俺たちの降りる駅は終点近いため、どんどんと電車内にいた人は少なっていた。
すっかり暗くなった窓の外を見つめていると、右横にふと温かくて重みのある何かが当たった。
「……っ」
そこには、俺の方に体を傾けて眠る小日向がいた。
疲れていたのか、途中からウトウトしていたけど。
1週間前も見た、小日向のあどけない寝顔。元々童顔だけど、寝ている時は特に子どもっぽさが増す。
今、この子は俺に全てを預けてるんだよな…。そう思うと嬉しくて嬉しくて仕方がない。
俺たちが降りる駅まであと3つ。もっとゆっくりと電車が走ってくれればいいのに、と思った。

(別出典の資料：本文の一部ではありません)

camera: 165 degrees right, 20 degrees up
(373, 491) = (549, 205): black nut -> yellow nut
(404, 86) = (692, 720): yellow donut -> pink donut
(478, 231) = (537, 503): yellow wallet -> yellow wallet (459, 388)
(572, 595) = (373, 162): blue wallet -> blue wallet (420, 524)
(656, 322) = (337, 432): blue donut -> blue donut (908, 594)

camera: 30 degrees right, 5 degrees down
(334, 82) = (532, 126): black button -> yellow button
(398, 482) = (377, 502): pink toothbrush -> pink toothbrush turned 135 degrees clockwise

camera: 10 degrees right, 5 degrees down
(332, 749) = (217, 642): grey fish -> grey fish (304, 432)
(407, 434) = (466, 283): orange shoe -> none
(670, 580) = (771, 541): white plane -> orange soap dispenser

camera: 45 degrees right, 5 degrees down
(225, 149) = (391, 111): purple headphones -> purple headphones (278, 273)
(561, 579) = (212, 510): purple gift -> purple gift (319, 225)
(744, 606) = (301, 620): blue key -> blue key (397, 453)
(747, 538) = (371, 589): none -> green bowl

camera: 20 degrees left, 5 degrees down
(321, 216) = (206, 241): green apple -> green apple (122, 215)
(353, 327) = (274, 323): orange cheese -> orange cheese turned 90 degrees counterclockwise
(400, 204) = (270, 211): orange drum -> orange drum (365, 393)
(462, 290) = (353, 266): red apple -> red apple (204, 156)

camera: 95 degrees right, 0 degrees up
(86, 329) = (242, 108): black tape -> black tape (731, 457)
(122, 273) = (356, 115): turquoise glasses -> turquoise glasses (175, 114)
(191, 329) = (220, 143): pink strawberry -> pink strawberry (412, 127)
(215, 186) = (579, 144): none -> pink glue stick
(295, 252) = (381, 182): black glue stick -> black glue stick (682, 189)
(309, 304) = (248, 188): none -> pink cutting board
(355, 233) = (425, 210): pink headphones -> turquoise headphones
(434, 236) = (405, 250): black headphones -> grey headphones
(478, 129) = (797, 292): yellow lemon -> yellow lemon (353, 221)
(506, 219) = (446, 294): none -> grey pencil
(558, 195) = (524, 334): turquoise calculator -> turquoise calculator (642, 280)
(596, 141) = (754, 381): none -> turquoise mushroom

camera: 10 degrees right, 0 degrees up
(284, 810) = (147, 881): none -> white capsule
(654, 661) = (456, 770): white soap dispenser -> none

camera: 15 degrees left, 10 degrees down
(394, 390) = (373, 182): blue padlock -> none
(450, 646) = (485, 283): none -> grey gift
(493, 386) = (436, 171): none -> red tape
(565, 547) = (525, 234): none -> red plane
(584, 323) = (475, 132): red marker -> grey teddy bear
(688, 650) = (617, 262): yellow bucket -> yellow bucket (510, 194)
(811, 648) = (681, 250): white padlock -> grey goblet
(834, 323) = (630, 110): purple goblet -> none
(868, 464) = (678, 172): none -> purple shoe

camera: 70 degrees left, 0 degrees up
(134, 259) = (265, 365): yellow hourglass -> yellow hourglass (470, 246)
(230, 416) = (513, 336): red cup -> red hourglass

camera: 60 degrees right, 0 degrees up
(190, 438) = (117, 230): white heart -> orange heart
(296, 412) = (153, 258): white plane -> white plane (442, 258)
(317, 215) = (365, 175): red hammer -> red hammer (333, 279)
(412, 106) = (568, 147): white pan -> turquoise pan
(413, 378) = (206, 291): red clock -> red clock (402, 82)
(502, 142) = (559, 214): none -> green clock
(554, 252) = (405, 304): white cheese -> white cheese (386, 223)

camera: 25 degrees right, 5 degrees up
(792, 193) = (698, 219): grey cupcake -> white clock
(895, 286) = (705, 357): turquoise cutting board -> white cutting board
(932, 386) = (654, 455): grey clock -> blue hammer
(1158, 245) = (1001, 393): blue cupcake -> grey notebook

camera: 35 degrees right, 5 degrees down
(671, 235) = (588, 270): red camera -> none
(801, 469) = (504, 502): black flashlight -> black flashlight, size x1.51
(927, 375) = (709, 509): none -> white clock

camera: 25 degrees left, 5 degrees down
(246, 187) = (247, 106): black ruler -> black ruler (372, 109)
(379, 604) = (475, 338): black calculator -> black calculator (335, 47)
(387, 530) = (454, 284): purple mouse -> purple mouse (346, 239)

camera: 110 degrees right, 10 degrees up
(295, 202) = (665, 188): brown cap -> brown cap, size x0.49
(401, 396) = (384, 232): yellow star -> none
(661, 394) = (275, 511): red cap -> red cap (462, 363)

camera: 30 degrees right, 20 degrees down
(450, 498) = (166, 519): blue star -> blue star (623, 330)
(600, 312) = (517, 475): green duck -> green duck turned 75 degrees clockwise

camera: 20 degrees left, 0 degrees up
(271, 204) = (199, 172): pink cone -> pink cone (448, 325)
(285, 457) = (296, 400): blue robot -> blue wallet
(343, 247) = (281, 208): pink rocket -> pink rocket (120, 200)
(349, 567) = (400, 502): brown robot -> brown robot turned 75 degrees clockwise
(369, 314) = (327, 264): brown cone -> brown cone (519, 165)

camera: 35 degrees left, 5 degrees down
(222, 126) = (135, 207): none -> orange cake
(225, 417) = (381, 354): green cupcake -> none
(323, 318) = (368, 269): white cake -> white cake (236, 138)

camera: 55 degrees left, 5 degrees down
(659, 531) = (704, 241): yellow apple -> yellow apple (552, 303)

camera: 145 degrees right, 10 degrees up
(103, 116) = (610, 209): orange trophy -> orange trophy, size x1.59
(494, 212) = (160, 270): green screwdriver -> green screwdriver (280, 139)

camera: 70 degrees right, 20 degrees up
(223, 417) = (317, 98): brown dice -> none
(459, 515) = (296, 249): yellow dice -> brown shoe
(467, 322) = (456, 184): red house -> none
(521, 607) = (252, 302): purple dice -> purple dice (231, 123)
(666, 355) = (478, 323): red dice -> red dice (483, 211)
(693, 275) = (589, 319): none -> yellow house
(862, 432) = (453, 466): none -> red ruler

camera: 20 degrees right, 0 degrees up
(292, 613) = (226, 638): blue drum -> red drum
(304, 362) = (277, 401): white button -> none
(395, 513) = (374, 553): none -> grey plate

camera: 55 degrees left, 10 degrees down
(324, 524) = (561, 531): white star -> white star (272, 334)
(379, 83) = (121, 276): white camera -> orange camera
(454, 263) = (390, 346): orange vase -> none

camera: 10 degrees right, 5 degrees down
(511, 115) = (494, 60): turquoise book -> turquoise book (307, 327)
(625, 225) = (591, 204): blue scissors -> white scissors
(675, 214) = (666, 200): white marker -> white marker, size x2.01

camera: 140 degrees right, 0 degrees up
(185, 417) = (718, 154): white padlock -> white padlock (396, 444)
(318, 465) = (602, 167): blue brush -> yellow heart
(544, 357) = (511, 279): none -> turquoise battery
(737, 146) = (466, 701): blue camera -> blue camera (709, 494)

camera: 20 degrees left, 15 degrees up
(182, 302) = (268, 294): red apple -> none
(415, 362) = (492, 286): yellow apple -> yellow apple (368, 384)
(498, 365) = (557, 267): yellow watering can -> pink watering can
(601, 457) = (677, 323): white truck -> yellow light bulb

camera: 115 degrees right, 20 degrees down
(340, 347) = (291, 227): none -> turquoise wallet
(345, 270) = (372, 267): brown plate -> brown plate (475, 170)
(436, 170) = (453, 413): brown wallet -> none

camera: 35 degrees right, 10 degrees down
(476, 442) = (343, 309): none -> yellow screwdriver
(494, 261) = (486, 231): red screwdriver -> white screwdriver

このまま時が止まれば、なんてどうしたって叶うのことないことを考えてしまう。
今日、図書室で偶然見つけた、上段の本棚に置かれた小説を取ろうと、懸命に背伸びをして手を伸ばしていた小日向。
俺が代わりに取ってあげると、恥ずかしそうに頬を赤く染めてハニカむ彼女が愛しくて。
本が好きだと知って、読書をし始めた時の彼女のいつもより真剣な横顔とか、彼女が本を捲るページの音も、周りにたちこむ独特な本の匂いとか、柔らかく図書室に差し込む夕日の光とか、全てが俺の前でキラキラと輝いて見えていた。
下駄箱で、両手で鞄を持って、ソワソワしながら俺を待つ小日向を見て、抱きしめたい衝動をグッと堪えるのがどんなに辛かったか。
小日向のその真っ直ぐな瞳には、俺はどんなふうに映っているんだろう。
小日向を見つけるだけで俺の胸が熱くなるのを、この眠り姫はきっと想像もしてないんだろうな。
「……罪なヤツ。」
すやすやと眠る小日向を見下ろしながらボソッと零れた俺の小さすぎる声は、電車の走行音に掻き消された。